La desintermediación política
Hay algo de paradójico en la percepción que tenemos de los partidos políticos. Existe un sentimiento negativo contra su aparentemente excesivo músculo en las instituciones y su colonización del Estado. Al mismo tiempo la crisis de los partidos es una idea recurrente, que en algunos casos conduce a la tesis de su desaparición inminente. Hoy su apoyo, nunca espléndido, está bajo mínimos. En 2012 la Encuesta Social Europea reflejaba una caída sustancial de la confianza en los partidos en todas las democracias de la UE. Junto a Italia, España es el país con mayor desconfianza: el 42,1 % les otorgaba un cero de credibilidad. En septiembre de 2018, el CIS recogía que alrededor de uno de cada tres ciudadanos los veían como el principal problema. En el trasfondo de la radiografía, antes que colonización o desaparición, lo que se manifiesta es más bien un proceso de desintermediación de la política democrática que alcanza también a los partidos. Desintermediación: proceso de adelgazamiento y pérdida del monopolio del papel mediador entre el Estado y la sociedad ejercido por partidos, sindicatos, patronales, organizaciones de intereses, medios de comunicación tradicionales, entre otros, en beneficio de una relación más directa entre gobernantes y ciudadanos. Y con ello, se diluye el peso de algunos de los rasgos más visibles de los partidos: programa, congresos internos, agrupaciones territoriales, sedes físicas en pueblos y ciudades.
Organizaciones virtuales
En los últimos años se ha prestado atención a las consecuencias que esta desintermediación producía en la relación entre los partidos y la sociedad: proliferación de primarias y referendos internos, personalización de las campañas electorales, presencia de los representantes en las redes, etc. La campaña de Jair Bolsonaro o la organización cuasivirtual de partidos como Podemos o Movimiento 5 Stelle son claros exponentes de esa mutación, que muchos interpretan como un ocaso.
La desintermediación también produce consecuencias en la relación entre los partidos y las instituciones del Estado. En general, muchos observadores y agentes políticos siguen instalados en el esquema mental de lo que Manuel García Pelayo denominó el Estado de partidos. En él los partidos se erigen en los protagonistas absolutos de la vida pública y monopolizan el acceso y la conexión entre la ciudadanía, los parlamentos y, sobre todo, los Gobiernos.
Pero ese monopolio dejó hace tiempo de ser realidad. ¿Con qué implicaciones?
Reclutar ciudadanos
De entrada la principal función de los partidos tiene que ver con el reclutamiento de ciudadanos para alcanzar cargos públicos. La fuerza que antaño habían tenido, gracias a la solidez de sus anclajes sociales, les había permitido operar como canales de acceso al gobierno para los dirigentes más relevantes.
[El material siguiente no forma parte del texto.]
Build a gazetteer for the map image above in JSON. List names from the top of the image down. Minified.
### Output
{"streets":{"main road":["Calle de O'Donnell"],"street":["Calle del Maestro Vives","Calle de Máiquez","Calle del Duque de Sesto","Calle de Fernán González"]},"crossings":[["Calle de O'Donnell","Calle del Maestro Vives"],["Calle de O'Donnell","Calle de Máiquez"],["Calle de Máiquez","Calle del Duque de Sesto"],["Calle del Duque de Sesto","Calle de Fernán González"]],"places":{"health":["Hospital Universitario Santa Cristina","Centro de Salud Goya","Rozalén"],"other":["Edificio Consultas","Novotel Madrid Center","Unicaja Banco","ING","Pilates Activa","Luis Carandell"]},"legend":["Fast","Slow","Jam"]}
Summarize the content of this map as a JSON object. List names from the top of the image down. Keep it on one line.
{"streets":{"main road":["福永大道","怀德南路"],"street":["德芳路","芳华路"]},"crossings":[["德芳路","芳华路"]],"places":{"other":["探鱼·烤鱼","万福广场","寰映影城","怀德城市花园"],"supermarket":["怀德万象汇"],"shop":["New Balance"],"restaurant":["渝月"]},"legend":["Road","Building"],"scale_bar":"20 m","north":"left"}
Pero el declive de su legitimidad les está llevando a utilizar el poder de realizar nombramientos para promocionar también personas externas al partido que aporten una legitimidad carismática debido a su reputación en espacios distintos de la política: periodistas y comunicadores, activistas de causas sociales y humanitarias, artistas o deportistas.
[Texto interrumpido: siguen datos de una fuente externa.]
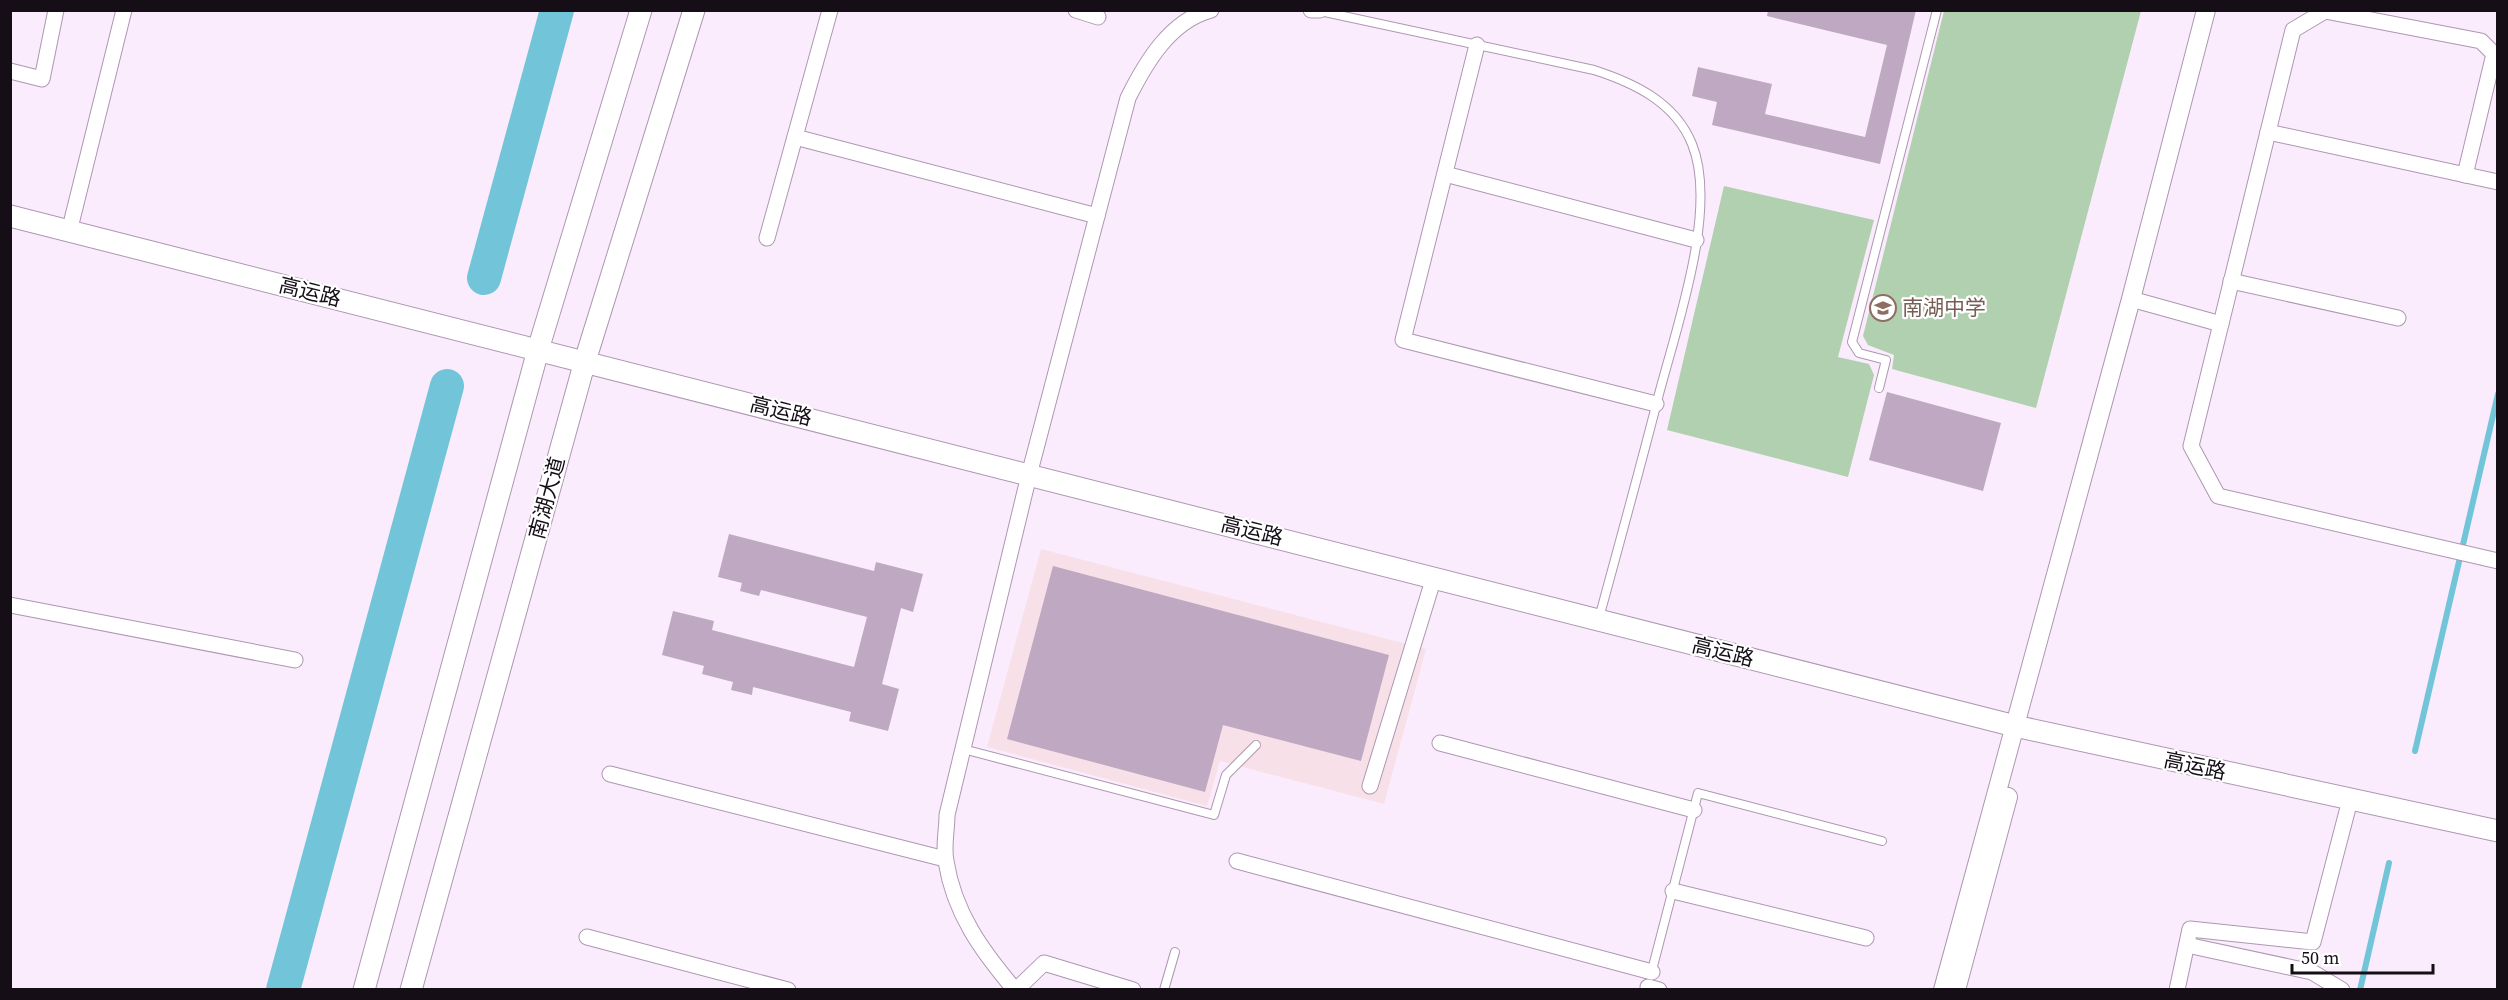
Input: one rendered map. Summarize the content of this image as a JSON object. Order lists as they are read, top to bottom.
{
  "streets": {
    "main road": ["高运路", "南湖大道"]
  },
  "crossings": [
    ["高运路", "南湖大道"]
  ],
  "places": {
    "school or university": ["南湖中学"]
  },
  "scale_bar": "50 m"
}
Como señala Steve Richards en The Rise of the Outsiders, el declive de la política convencional ha abierto la puerta del poder a novatos sin apenas entrenamiento en los gimnasios de los partidos. A menudo, estos diputados, ministros y altos cargos sin pasado político resultan más atractivos que los denostados funcionarios de partido.
Jueces, tecnócratas o apelaciones plebiscitarias pueden convertirse en canales de decisión que permitan a los políticos evadir su responsabilidad
Pero también vamos descubriendo que su falta de experiencia política tiene que ser suplida con una formación acelerada en el ejercicio del cargo, de modo que la responsabilidad de gobierno pasa a convertirse en la etapa de educación política de estos nuevos representantes. Nos queda por ver hasta qué punto la traducción de las instituciones en espacios de formación de élites políticas in-progress va a permitir su renovación, o por el contrario favorecerá una mayor subordinación de las palancas del poder ante estos políticos sin pasado.
Redes clientelistas
Otro aspecto crucial tiene que ver el empleo del patronazgo, referido a la capacidad de los partidos de generar redes clientelistas mediante la distribución de favores, ayudas, adjudicaciones o nombramientos en entidades autónomas. Se trata de un aspecto que varía enormemente entre países, y que en muchos casos está conectado con prácticas irregulares (como han explicado Dahlström y Lapuente en Organizando el Leviatán).
Sin embargo, los cambios en los partidos plantean nuevos interrogantes en este aspecto. Si en el pasado los partidos podrían utilizar estos favores para el despliegue de su programa o el reforzamiento de su base, el uso del patronazgo por parte de líderes con partidos más débiles puede favorecer el empleo de estos recursos al servicio de lealtades personales y no de partido. De hecho, en Party and Democracy Piero Ignazi aporta evidencias de que estas prácticas ya no se limitan a los casos de partitocracia tradicional, como Austria, Italia o Bélgica.
El último aspecto se refiere al impulso de las políticas públicas. Es cierto que ya hace tiempo que sabemos que los partidos políticos tienen, en realidad, poca influencia sobre la agenda de los Gobiernos. Ya sea por las restricciones que imponen las relaciones internacionales o la globalización, o por la incapacidad de los propios pa tidos, debido a su falta de recursos materiales e intelectuales, el diseño y calendario de las políticas lo deciden ministros y altos cargos. La desintermediación puede acentuar el efecto perverso de esta dinámica: allí donde hay una elevada funcionarización de estos cargos, como sucede en España, son ellos quienes acaban decidiendo la orientación programática en la mayoría de políticas de los partidos. Más que colonización del Estado, una estatalización de los partidos.
Que decidan otros
Las implicaciones de estos cambios pueden ir más allá de lo que nos pensamos. En este sentido, el debilitamiento de los partidos provoca que los líderes gobernantes se sienten cada vez más inseguros y vulnerables para tomar decisiones difíciles que puedan poner en riesgo sus cargos públicos. Por ello, pueden preferir desviar la responsabilidad de tomar esas decisiones a otras instancias, alejadas del foco representativo de la política tradicional. De este modo, jueces, tecnócratas o las apelaciones plebiscitarias pueden convertirse en nuevos canales de decisión que permitan a los políticos evadir su responsabilidad. Como dijo una vez Juncker, “los políticos sabemos lo que hay que hacer; lo que no sabemos es cómo volver a ganar las elecciones si lo hacemos”. No se me ocurre una fórmula mejor para sintetizar el horizonte de la desintermediación.